Aunque no siempre ha sido así, hoy existe por doquier la arraigada convicción de que la producción y el mantenimiento del orden público y de la justicia son competencia exclusiva del Estado. No obstante, aunque la mayoría del estamento académico no cuestiona la argumentación en pro del dominio del Estado en este campo, hay amplios -y crecientes- sectores de la población que sí lo hacen.
Se observa un creciente descontento frente a la administración pública de la justicia y una también creciente desconfianza respecto a la eficacia del Estado para garantizar la seguridad y los derechos de los ciudadanos. En consecuencia, puede observarse una demanda cada vez mayor al sector privado de servicios que se supone son «incuestionablemente competencia del Estado». El recurso al arbitraje y el florecimiento de empresas privadas de seguridad serían dos ejemplos significativos.
Todo esto indica que es hora de cuestionar la presunción de que la seguridad ciudadana, el orden público y la justicia (en todas sus formas: mercantil, civil e incluso penal) sean servicios cuya provisión sea competencia del Estado.
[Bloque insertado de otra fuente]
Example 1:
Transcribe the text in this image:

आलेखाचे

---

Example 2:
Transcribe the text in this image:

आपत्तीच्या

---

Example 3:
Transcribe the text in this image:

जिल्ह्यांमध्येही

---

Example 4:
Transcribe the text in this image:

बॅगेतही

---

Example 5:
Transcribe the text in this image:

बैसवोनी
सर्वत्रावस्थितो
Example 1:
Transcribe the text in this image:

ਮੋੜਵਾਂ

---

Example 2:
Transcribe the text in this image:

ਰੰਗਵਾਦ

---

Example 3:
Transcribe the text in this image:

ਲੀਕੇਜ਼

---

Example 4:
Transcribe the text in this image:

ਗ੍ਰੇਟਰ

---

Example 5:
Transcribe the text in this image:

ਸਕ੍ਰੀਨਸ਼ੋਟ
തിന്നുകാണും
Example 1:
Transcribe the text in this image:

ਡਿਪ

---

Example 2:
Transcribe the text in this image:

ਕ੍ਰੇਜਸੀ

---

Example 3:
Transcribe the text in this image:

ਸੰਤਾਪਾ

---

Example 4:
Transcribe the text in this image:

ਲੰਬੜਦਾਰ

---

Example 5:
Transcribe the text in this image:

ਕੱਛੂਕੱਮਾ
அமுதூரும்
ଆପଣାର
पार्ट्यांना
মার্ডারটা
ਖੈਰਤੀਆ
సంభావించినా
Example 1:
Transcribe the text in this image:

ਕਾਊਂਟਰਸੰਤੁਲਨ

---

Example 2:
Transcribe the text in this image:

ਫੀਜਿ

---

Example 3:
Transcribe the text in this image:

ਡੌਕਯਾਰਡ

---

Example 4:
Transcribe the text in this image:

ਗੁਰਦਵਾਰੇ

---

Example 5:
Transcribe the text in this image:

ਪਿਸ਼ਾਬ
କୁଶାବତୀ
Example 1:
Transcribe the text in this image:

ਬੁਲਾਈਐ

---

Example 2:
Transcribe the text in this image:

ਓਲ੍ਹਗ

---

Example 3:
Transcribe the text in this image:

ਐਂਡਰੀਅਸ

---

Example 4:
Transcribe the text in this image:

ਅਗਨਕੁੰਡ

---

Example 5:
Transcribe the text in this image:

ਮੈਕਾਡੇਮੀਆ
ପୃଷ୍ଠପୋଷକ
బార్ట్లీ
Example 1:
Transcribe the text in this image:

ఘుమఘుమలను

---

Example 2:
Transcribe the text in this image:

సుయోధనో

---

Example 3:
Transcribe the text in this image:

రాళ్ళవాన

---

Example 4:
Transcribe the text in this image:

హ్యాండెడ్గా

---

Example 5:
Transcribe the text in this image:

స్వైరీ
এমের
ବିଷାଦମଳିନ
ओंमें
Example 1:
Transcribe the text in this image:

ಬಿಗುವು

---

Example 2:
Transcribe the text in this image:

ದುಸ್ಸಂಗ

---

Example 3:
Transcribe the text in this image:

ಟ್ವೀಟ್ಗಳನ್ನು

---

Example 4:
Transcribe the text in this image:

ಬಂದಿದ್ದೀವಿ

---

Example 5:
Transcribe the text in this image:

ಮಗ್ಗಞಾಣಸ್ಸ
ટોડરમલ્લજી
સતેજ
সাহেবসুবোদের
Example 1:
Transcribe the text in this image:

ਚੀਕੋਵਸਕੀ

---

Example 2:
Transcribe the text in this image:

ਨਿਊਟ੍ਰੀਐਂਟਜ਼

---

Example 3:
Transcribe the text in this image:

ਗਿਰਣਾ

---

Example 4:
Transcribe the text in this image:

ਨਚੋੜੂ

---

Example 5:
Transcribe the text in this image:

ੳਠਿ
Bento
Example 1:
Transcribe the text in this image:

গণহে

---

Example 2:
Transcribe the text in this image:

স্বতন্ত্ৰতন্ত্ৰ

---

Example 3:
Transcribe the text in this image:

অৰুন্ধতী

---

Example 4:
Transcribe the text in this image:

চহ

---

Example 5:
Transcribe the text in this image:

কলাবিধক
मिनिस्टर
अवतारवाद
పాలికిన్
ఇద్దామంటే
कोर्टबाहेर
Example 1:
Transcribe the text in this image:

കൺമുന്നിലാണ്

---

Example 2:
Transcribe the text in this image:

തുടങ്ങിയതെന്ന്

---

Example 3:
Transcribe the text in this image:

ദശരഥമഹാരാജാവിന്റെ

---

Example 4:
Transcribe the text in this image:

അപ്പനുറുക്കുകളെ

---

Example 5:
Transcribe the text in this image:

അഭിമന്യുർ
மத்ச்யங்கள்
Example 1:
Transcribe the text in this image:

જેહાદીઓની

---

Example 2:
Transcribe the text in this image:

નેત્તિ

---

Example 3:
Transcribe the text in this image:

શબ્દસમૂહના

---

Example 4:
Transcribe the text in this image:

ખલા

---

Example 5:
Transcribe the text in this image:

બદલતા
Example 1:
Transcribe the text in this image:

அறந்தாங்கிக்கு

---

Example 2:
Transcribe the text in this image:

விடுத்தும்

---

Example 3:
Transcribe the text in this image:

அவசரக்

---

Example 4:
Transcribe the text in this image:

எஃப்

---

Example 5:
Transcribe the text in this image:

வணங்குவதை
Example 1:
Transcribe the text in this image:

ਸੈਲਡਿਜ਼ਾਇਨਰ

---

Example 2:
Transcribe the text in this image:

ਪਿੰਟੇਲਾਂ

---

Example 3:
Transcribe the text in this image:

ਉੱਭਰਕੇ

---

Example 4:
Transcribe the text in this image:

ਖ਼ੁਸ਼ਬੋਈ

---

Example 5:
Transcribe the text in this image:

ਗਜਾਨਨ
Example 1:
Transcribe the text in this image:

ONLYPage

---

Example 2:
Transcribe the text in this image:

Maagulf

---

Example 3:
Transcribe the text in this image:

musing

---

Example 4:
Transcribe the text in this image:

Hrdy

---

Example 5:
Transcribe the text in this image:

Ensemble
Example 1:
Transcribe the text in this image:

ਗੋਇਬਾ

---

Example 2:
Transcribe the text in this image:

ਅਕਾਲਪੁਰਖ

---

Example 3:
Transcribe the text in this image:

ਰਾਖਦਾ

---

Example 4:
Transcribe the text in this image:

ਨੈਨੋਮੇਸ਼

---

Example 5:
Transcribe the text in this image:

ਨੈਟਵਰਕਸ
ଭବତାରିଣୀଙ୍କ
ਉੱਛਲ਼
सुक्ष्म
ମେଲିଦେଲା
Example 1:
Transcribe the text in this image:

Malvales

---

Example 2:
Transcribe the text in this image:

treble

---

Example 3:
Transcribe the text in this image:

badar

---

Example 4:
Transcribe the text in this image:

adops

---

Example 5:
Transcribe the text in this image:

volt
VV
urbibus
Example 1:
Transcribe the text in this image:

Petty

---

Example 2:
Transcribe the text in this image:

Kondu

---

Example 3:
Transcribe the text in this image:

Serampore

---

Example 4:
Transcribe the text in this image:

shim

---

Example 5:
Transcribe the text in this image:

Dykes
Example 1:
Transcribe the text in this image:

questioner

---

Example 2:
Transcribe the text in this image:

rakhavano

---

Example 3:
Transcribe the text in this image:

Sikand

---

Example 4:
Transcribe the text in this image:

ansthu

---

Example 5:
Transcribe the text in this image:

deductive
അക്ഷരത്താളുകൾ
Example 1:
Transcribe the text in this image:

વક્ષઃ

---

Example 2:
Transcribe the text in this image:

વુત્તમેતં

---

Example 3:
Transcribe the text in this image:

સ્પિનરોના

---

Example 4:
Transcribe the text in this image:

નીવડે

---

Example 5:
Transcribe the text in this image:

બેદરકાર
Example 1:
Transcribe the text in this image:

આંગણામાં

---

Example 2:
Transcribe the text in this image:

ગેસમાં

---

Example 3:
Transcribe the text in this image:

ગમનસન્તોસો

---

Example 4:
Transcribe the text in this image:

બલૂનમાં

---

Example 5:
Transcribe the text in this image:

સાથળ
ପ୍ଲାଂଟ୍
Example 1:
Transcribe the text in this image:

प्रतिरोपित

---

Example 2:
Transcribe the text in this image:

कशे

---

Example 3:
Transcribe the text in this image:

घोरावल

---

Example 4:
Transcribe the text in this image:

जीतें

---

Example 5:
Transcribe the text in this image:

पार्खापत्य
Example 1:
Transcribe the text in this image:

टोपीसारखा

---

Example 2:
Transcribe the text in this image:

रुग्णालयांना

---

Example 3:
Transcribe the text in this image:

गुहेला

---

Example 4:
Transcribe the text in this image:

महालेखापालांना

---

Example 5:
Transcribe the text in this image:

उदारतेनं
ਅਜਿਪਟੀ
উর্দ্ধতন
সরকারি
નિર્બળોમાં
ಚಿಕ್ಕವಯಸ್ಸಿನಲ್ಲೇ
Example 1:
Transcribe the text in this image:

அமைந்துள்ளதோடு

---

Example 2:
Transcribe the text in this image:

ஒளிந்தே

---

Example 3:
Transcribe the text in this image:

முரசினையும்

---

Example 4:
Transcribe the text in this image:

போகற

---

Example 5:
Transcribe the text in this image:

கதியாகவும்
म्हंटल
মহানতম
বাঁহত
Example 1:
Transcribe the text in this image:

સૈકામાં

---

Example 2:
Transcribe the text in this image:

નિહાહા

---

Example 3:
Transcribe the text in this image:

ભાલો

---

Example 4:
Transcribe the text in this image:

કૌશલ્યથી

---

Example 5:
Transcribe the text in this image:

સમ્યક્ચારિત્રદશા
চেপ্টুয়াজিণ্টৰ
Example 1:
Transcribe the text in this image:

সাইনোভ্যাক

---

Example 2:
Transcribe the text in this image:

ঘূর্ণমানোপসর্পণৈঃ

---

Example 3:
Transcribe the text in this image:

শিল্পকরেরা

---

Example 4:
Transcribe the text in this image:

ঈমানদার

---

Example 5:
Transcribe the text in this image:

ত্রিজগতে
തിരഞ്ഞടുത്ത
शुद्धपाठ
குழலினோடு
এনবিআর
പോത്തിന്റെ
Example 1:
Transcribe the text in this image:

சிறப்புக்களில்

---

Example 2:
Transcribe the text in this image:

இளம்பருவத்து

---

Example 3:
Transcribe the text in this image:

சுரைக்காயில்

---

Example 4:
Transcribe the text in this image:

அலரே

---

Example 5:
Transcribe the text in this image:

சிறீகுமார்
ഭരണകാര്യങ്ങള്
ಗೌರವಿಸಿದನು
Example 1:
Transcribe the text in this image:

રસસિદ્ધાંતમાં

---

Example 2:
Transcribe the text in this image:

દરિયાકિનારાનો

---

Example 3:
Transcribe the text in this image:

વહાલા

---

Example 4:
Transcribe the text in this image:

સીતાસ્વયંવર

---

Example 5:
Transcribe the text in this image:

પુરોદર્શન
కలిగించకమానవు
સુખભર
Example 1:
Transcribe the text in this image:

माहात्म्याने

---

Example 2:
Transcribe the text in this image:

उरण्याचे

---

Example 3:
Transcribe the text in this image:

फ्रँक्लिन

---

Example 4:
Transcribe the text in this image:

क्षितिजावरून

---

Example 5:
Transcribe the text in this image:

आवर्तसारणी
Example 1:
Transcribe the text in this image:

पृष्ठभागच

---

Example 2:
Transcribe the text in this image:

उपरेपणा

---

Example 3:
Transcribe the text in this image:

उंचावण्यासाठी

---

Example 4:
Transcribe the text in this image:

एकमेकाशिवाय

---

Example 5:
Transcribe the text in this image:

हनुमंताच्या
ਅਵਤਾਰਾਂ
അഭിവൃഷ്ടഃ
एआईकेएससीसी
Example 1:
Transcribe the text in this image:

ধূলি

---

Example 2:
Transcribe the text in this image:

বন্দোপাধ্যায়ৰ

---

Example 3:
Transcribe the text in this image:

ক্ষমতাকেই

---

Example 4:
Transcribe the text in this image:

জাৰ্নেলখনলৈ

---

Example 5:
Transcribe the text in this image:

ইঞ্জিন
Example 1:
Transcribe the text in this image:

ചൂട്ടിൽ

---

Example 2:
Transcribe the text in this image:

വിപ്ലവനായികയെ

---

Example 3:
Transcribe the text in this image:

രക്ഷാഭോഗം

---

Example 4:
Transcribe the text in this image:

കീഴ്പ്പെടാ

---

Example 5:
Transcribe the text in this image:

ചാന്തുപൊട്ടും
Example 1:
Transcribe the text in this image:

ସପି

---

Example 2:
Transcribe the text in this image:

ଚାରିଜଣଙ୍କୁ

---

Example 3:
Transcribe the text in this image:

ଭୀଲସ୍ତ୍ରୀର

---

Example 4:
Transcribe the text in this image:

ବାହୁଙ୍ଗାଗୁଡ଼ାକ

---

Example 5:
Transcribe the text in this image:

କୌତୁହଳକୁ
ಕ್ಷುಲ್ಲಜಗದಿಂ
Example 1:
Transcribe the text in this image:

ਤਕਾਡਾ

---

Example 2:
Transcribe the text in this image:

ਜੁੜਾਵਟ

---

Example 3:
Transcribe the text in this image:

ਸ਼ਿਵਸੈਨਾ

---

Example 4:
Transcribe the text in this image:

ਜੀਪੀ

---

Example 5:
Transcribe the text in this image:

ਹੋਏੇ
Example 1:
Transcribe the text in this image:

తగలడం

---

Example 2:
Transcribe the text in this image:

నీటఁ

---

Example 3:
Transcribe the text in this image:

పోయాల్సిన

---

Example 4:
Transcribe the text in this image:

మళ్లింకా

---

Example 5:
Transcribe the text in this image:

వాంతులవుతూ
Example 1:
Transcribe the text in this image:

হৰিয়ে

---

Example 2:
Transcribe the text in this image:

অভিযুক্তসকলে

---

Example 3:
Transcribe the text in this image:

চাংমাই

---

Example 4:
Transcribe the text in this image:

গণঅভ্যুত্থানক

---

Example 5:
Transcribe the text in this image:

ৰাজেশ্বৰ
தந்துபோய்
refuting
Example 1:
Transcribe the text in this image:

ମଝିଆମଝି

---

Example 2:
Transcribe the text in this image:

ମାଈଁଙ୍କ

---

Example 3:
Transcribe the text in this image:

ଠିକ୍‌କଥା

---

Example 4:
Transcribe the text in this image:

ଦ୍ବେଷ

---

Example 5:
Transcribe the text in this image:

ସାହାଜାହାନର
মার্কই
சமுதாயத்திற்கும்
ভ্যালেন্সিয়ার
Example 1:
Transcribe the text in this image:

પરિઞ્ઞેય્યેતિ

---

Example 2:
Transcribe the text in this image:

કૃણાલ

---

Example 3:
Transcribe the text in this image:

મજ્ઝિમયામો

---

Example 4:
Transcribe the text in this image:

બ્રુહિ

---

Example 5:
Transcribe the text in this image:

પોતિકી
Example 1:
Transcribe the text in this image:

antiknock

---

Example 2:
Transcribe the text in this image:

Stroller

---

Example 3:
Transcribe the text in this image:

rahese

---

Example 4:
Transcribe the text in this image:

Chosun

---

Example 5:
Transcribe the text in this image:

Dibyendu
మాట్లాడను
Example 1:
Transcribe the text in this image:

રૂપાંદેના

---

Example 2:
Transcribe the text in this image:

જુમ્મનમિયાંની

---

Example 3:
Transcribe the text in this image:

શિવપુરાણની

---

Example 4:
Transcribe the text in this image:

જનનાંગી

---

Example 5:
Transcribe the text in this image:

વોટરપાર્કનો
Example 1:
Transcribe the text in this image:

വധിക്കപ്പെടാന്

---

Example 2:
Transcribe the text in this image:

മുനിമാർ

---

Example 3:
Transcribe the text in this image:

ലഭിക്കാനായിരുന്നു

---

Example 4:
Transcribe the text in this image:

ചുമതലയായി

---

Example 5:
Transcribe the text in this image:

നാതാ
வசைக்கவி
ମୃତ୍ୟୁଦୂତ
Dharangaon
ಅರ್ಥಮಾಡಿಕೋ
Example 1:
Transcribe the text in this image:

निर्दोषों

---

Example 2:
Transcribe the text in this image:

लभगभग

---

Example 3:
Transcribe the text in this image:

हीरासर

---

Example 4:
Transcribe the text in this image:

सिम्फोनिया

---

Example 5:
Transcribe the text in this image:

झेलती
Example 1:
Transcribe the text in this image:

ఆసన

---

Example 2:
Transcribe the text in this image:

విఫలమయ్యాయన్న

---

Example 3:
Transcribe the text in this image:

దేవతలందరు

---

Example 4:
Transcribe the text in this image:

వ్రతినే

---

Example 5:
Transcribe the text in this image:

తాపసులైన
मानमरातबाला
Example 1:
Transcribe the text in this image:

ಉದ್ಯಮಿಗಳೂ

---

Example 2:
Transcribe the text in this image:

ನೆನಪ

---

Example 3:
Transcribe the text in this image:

Es lo que hace brillantemente este libro, analizando un rico material histórico y sociológico especialmente norteamericano, pero fácilmente aplicable también a otras sociedades.
¿Por qué -se pregunta el autor- confiamos las decisiones relativas a la satisfacción de nuestras necesidades más perentorias (como el alimento y el vestido) a sujetos individuales del sector privado, que operan en un sistema de libre mercado, y por qué permitimos al Estado interferir y tratar de dominar el mismo sistema que produciría, de forma eficaz y económica, el derecho y su aplicación?
Se dirá que el mercado no es precisamente el terreno adecuado para la creación y aplicación de la ley y la justicia. El presente libro demuestra que ésta es, por lo menos, una conclusión precipitada. Sirviéndose de la teoría económica, enriquecida con las modernas aportaciones de la Public Choice, el autor establece dos puntos incuestionables. En primer lugar, puede demostrarse convincentemente que las instituciones privadas (mercantiles o sin ánimo de lucro) son capaces de crear fuertes incentivos para establecer leyes y hacerlas cumplir. Por otra parte, la misma teoría económica puede demostrar que las instituciones del sector público crean incentivos que pueden causar grandes dosis de ineficiencia en la prestación de los mismos servicios.
El autor es prudente en su valoración global. Acaso sea imposible excluir del todo al Estado; un Estado mínimo tal vez sea imprescindible. Pero no hay que olvidar que difícilmente el Estado se mantendrá dentro de sus límites de forma permanente. Hay en él una lógica que indefectiblemente le lleva a la expansión, al potenciamiento de sus competencias y, en último análisis, al totalitarismo.
Bruce L. Benson es profesor de Economía en la Universidad del Estado de Florida. Colaborador asiduo del Pacific Institute of Public Policy de San Francisco, California.